Ölüm tehdidini müteakip polisin kurguladığı ifadeyi imzalamak zorunda kalan Tekin, hakkında Ankara DGM Cumhuriyet Savcısı Hamza Keleş tarafından Mumcu Suikastı ile ilgili olarak iddianame hazırlanan on yedi sanıktan birisi oluvermişti!
BU İSİMLERİN HİÇBİRİNİN UZAKTAN YAKINDAN SUİKASTLE ALAKASI YOKTU
Bu isimlerin hiçbirinin suikastla uzaktan yakından alakaları yoktu. Hepsi masumdular…
Ne var ki, Eski Rejim’in egemenlerinin talimatıyla, Uğur Mumcu Suikastı bu masum insanların üzerine yıkılarak cinayetin perde arkasındaki Kontrgerilla’nın, Türkiye’deki Gladio’nun üzeri itina ile örtülüyordu!
Bunu yaparken bir de ‘hayali örgüt’ uydurmuşlardı!
11 Mayıs 2000 gecesi, hayali örgütün adı Tevhid Hizbullah’tı…
12 Mayıs gece yarısına doğru Tevhid Terör Örgütü oldu.
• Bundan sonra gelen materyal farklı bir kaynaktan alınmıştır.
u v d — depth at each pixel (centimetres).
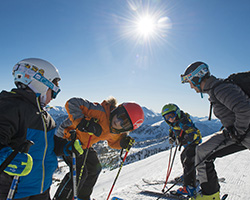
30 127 158
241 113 213
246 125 216
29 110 155
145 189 377
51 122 189
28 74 168
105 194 365
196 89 272
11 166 131
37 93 167
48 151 178
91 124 241
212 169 269
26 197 156
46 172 173
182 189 341
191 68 260
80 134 274
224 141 262
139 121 257
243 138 225
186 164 322
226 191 346
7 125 139
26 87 171
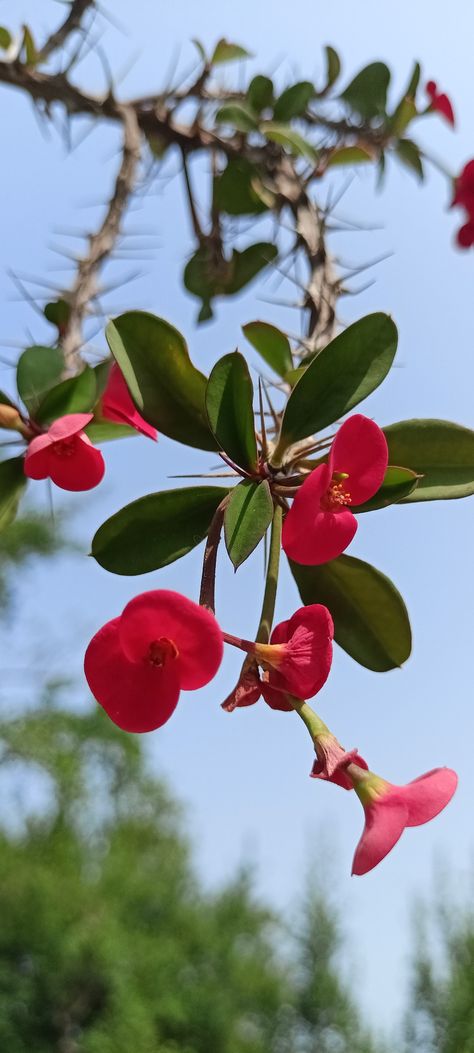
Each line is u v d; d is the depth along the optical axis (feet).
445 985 11.37
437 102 1.82
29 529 12.49
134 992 13.24
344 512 1.02
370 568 1.12
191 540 1.06
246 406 1.05
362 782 0.99
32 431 1.34
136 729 0.98
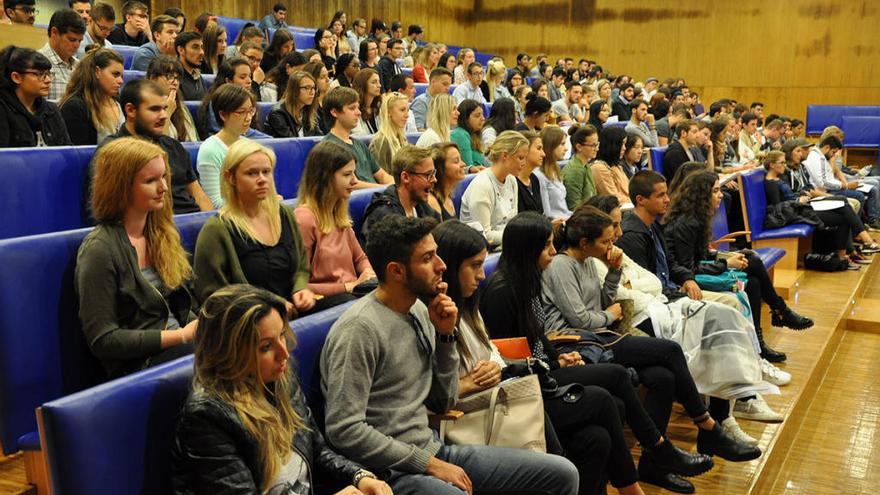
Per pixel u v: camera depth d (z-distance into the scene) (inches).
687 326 91.1
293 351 54.3
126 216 61.6
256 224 71.7
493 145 114.7
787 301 153.9
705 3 377.4
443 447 59.0
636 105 217.2
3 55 91.3
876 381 129.8
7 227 78.8
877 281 185.9
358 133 145.9
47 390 59.9
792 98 365.4
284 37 174.6
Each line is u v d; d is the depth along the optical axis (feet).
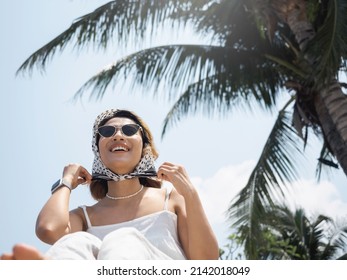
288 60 31.45
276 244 49.73
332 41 23.07
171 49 31.30
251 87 31.24
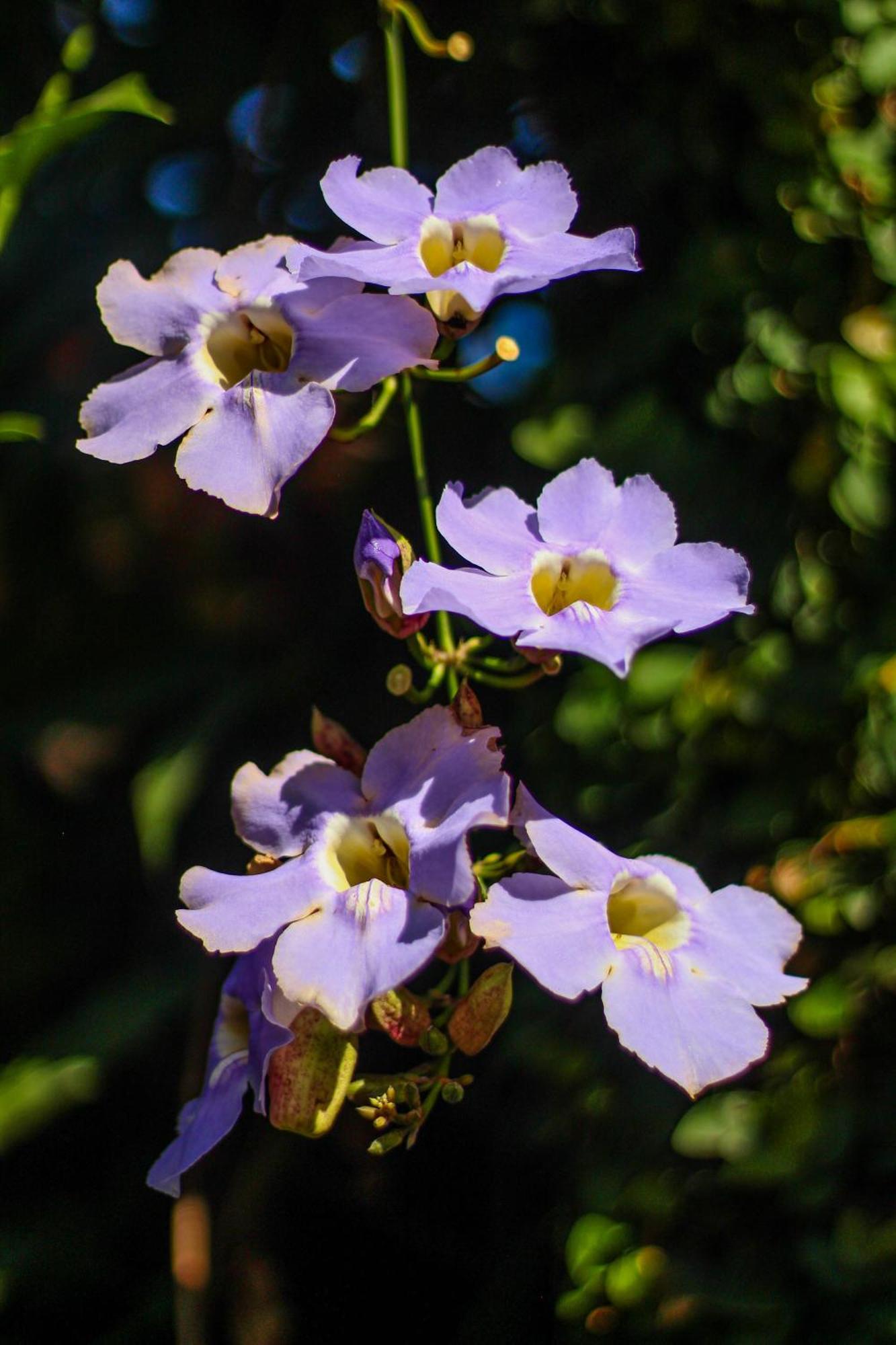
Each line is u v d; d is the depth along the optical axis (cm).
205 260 92
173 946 137
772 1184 110
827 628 111
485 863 91
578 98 114
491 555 90
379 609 90
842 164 111
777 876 111
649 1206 111
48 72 136
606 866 89
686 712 111
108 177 140
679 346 112
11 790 152
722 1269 110
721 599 89
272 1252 127
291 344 91
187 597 149
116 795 154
Bir ara Selam Terör Örgütü denildi, nihayetinde Tevhid Selam Terör Örgütü’nde karar kılındı!
Evrakta uydurma örgütün ismi bu seyri izlerken, medya ise genellikle ‘Tevhid Selam Kudüs Ordusu adlı terör örgütü’ diyordu!
YILLAR SONRA O HAYALİ ÖRGÜTÜ PARALEL CUNTA GÜNCELLEDİ
Yıllar sonra, Paralel Cunta ’28 Şubat sürecinin ürünü’ hayali Tevhid Selam örgütünü güncelledi!
17 ve 25 Aralık darbe girişiminin altyapısını oluşturması için uydurma ‘örgüt’ üzerinden gizli bir soruşturma yürüttüler…
Üç buçuk yıl boyunca hazırlandılar…
Neticede, kumpasları yerle bir oldu. Hesap döndü!
PARALEL MEDYANIN PAZARLAMAYA ÇALIŞTIĞI DEVASA YALAN
Paralel Medya, şu sıralar ‘Tevhid Selam diye bir örgüt var!’ yollu yayınlarıyla…
-Devasa bir yalanı pazarlamaya devam ediyor.
MUMCU SUİKASTİNİN ARKA PLANINI ÖRTBAS EDENLERLE AYNI CEPHEDEKİ PARALEL ÖRGÜT
Böylelikle, Mumcu Suikastı’nın arka planını örtbas edenlerle aynı kapıya çıkıyorlar. Mumcu cinayetiyle ilgili derin karartmanın ortağı durumundadırlar.
Zaten aynı cephedeler…
‘İçerideki Ecnebiler’ sistematiğinin parçasıdırlar.
ABD ve İsrail’in safındadırlar.
Derin Baronlar’la birlikte Yeni Türkiye’ye savaş açan, darbe girişiminde bulunan Paralel Yapı’dır.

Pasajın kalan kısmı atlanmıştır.